I went home, lived on $100 a month (given to me by my sister & brother-in-law) and raised my baby girl (who is the most amazing miracle of God, btw!) I haven't seen her biological father since I was 3 mons. pregnant with her. But, God sent me someone else--my now husband. He is a wonderful, compassionate, funny, intelligent man of God. And we get along great! I respect him and love him. He respects me and loves me. And, when we don't get along so great, we pray about it. He adopted my daughter (and claims her as his own) and we have two sons together, who we are raising to be godly men.

So, I love men. I respect men. I think God's idea of creating men in His image was awesome and amazing and wonderful!

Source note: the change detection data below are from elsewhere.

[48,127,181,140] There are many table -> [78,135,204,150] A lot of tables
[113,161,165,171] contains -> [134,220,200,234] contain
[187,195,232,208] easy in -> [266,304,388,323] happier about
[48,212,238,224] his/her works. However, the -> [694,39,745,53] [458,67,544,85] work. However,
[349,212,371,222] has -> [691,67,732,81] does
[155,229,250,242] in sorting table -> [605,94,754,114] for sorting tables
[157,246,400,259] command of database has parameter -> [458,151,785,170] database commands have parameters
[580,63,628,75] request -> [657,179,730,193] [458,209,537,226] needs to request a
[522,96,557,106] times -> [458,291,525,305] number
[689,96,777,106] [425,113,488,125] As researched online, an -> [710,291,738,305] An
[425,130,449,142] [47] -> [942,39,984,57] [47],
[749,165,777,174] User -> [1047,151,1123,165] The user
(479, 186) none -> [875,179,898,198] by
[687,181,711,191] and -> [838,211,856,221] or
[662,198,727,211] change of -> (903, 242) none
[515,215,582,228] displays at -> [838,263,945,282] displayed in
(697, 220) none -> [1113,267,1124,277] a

My husband is very masculine--from the hair on his chest to the way he rolls his eyes and groans when he walks in and I'm watching "Pride and Prejudice" again. And I love it! His masculinity is funny, it's attractive, and, frankly, it's a turn-on to me.

Nothing I've said above counteracts any of these experiences of mine. So, I don't know where you are getting the idea that I'm trying to drive a wedge between men and women. That's the last thing I would do. Just because there are gender issues in the world that I am interested in helping solve, doesn't mean I don't have the goal--harmony between the genders as modeled by the Triune God--firmly in mind.

So, please, before you accuse me again, read my posts. Try to consider what I say in a charitable manner and see my heart. I have one.